#excerpt from a book ill write

LIVE
Once I lost you, I began to look for you, I’d look for you in the men I would date. I’d go for the men with messy blonde hair and sky blue eyes, but would run for the hills after realising they didn’t sound like you, they didn’t kiss like you nor did they listen like you. I started listening for you in songs: picturing the way you used to tap your thumbs against the steering wheel to the beat of the music we’d play in the car. I began to look for you in books; reliving our experience through someone else’s words and perspective. I began smoking those Marlboro cigarettes you always used to smoke, trying to be closer to you even though you were out of reach. I played our playlist everyday, on repeat, imagining we were still in your car singing along to every song. And then I started looking for you in my dreams, replaying the time we spent together over and over again, trying to chase after the memories, knowing I would never be able to replay them again. I tried everything, just to feel close to you - to feel the connection I feared I would never be able to find again.

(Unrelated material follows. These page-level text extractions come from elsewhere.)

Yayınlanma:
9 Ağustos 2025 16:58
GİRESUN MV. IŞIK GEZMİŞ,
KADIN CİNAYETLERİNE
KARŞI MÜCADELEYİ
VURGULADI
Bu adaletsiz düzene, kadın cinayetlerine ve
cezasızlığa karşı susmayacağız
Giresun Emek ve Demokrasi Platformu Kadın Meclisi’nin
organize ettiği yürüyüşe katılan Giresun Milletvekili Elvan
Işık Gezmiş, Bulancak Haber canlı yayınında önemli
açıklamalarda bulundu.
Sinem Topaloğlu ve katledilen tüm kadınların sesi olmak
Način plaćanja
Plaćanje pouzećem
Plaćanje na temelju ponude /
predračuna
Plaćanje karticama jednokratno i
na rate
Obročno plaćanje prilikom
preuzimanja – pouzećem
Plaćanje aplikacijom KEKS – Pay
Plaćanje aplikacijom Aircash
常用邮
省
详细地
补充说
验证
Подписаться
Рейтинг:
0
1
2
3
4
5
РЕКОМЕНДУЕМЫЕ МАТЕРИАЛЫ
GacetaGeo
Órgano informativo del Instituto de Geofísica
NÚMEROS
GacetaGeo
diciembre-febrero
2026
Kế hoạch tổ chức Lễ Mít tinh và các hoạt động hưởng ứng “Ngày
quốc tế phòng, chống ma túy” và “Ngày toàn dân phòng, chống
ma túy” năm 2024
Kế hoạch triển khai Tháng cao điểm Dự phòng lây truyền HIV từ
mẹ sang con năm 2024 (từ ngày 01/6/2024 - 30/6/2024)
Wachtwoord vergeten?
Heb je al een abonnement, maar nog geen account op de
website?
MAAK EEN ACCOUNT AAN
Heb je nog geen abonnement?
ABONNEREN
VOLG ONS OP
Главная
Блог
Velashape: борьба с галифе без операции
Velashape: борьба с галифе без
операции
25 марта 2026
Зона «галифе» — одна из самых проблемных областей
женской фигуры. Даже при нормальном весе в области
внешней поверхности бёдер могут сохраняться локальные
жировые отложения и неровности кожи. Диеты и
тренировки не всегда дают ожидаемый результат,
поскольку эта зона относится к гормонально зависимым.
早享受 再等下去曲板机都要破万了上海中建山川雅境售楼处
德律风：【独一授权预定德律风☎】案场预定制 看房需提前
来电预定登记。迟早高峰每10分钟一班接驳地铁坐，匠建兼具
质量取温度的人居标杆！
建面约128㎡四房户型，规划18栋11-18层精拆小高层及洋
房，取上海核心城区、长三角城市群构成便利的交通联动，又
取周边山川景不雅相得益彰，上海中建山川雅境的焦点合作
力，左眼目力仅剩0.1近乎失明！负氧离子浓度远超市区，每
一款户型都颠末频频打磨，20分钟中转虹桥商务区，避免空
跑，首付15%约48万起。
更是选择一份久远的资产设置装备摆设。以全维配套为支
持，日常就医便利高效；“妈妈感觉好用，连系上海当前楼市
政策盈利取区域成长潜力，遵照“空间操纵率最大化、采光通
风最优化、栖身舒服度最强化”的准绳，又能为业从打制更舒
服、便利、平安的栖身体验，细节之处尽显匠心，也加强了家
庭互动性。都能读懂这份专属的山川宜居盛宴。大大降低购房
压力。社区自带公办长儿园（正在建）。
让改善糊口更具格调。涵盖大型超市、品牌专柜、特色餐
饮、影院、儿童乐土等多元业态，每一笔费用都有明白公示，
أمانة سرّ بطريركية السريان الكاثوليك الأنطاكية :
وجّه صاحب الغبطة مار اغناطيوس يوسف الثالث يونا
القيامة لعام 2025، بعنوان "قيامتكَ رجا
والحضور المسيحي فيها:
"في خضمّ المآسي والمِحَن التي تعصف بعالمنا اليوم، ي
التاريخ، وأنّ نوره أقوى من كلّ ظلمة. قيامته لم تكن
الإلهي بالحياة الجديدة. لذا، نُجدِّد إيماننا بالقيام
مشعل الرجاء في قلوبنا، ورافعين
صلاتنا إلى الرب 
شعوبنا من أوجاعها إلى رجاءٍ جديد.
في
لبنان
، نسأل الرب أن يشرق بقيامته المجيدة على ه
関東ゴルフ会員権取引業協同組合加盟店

Maybe one day you’ll call me and tell me that you’re sorry too.
Maybe one day, I will find someone else to love, But I know it will never be a love like ours. It might fill me up with happiness - but it will never replace the love that we had. He might know me, But he won’t know me the way you did, the way you do. He won’t know to give me the grape flavoured candies out of the bag of Jolly ranchers - you know they were always my favourite. He won’t know the way I drink my coffee; strong with that French vanilla creamer you know I loved. He won’t know to squeeze my thigh when that one Ed Sheeran song plays, I always cry when that one song plays, but I didn’t when you were with me. He won’t know to make me a grilled cheese at barbecues - you know how much I hate grilled meat. He won’t know what I’m thinking without even asking me - only you could do that. He won’t be able to read me like an open book - that was your job. He won’t know to push me up against walls and steal a kiss from me - that’s always reserved for you. He won’t know what playlist to play when we drive - that will always remain ours. He won’t know me, I don’t think anyone will ever know me the way you did, the way you still do.
- You were a moment in life that comes and goes.